Are Industry Insiders Turning on Quiet on Set?

“When something is as popular as Quiet on Set is, there’s bound to be some negative reaction,” filmmaker Mary Robertson recently told Vanity Fair. “But we’ve been overwhelmed by the extent of the positive impact that the film has had on the people who participated.” Weeks after its release, however, Robertson and Emma Schwartz’s blockbuster Investigation Discovery docuseries about racism and abuse behind-the-scenes of the kids’ network Nickelodeon is facing claims of perpetuating the same type of exploitation that it chronicles.

In recent days, multiple figures with tangential ties to the doc, as well as former child stars, have spoken out against Quiet on Set as larger criticism of the documentary has begun to percolate.

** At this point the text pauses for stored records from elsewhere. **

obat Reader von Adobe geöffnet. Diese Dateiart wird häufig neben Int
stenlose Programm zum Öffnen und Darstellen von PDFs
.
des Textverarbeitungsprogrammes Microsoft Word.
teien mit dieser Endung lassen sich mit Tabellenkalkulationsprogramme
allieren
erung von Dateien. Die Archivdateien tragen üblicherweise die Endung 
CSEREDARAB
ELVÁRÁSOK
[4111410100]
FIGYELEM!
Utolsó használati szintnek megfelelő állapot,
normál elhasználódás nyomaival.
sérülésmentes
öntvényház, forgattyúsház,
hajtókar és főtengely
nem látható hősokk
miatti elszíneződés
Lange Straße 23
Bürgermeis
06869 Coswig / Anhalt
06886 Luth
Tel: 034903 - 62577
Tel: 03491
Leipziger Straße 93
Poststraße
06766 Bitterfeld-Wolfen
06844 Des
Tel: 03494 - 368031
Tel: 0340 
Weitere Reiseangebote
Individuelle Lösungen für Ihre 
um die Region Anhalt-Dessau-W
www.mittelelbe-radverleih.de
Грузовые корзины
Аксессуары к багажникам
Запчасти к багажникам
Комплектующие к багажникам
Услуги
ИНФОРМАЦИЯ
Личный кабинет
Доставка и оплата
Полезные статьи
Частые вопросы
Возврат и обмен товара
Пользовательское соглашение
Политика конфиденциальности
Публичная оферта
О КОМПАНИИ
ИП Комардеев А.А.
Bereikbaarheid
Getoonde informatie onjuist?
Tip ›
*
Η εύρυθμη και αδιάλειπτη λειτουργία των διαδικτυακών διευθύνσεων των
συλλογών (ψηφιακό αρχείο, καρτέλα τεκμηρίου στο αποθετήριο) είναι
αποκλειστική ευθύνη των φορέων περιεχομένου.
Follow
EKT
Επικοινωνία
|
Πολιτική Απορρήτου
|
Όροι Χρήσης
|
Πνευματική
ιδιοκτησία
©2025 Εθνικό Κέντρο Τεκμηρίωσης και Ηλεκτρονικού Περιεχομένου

The first to cast aspersions on the project was Marc Summers, former Nickelodeon game show host, who said he was “ambushed” into participating. “They never told me what this documentary was really about,” he claimed on the Elvis Duran Show in early April. “And so they showed me a video of something that I couldn’t believe was on Nickelodeon. And I said, ‘Well, let’s stop the tape right there. What are we doing?’” He continued, “They asked me what I thought of Nick, and the first 10 to 12 seconds, from what I understand, in this documentary is me saying all these wonderful things. But they did a bait and switch on me.” Robertson and Schwartz previously responded to Summers’s account in a joint statement to NBC News provided by Investigation Discovery. “We are clear with each participant about the nature of our projects,” they said at the time.

The Amanda Show alum Raquel Lee Bolleau, who agreed to appear in the documentary, denounced the series in an April 11 TikTok. “Let me tell you what my problem is with this industry: Quiet on Set did the same thing the industry always does—they get what they want from you and then they’re done,” she said regarding not being included in an event on the documentary. “Never did they think that I’d want to be part of a discussion like that.” In her video, Bolleau accused the filmmakers of misleading her about the documentary’s focus. “First of all, you don’t even tell me what type of documentary that I’m going to be a part of. You never questioned whether or not this is going to be triggering for me.” She added, “This industry has done nothing but hurt me, left and right, since I was a child.”

The following day, financial reporter Chelsea Fagan aired her grievance with the series in her own TikTok. Fagan claims that a clip of an interview she conducted with a former child actor, who she does not name “out of respect” for that person, was used on the series without her or the actor’s consent. She says that when a production company asked to license a clip from the 2022 interview for an “unnamed documentary about child actors,” Fagan reached out to the star’s rep, who confirmed that the actor “unequivocally did not consent to have that content used in this documentary.” Fagan says she told the documentary team that since the actor declined to participate in the project, usage of the clip would be “highly unethical.” The reporter says she and the actor have “pursued legal channels” for removing the clip. Fagan concluded that she was “frankly disgusted to be associated” with the docuseries.

This week, Disney Channel alum Christy Carlson Romano, star of Even Stevens and Kim Possible, was quoted saying that she declined to participate in a similar kind of doc for Investigation Discovery, although she didn’t know if it was what became Quiet on Set. Her fellow former Disney actor Alyson Stoner, Romano says on an upcoming episode of Mayim Bialik’s podcast (via Entertainment Weekly), impinged upon her “the importance of understanding trauma porn.”

“We know that the art of montage and the collision of images is going to incite a certain kind of emotion,” Romano reportedly continues. “That is what documentary filmmaking in social movements is meant to do. And so we’re so manipulated by media, and we have so many little cut-downs of misinformation and things being thrown, that the echo chambers, to me, are not helpful.” For these reasons, Romano felt “there’s no hope being inserted into the narrative” by getting involved with a documentary on the subject.

Romano, who has not seen Quiet on Set, goes on to express her discomfort with the fact that the documentarians do not understand the realm of child stardom from a firsthand perspective. “These are people who don’t belong to our community,” she says. “These are outsiders. And maybe they, maybe if they knew where to put money towards [fixing] a problem, they would, but again, a lot of this has been perceived in a way that’s — it’s outside baseball. It’s not inside baseball, it’s outside baseball. These are trauma tourists.”

Vanity Fair has reached out to Investigation Discovery, Robertson, and Schwartz regarding the claims made by Bolleau, Fagan, and Romano.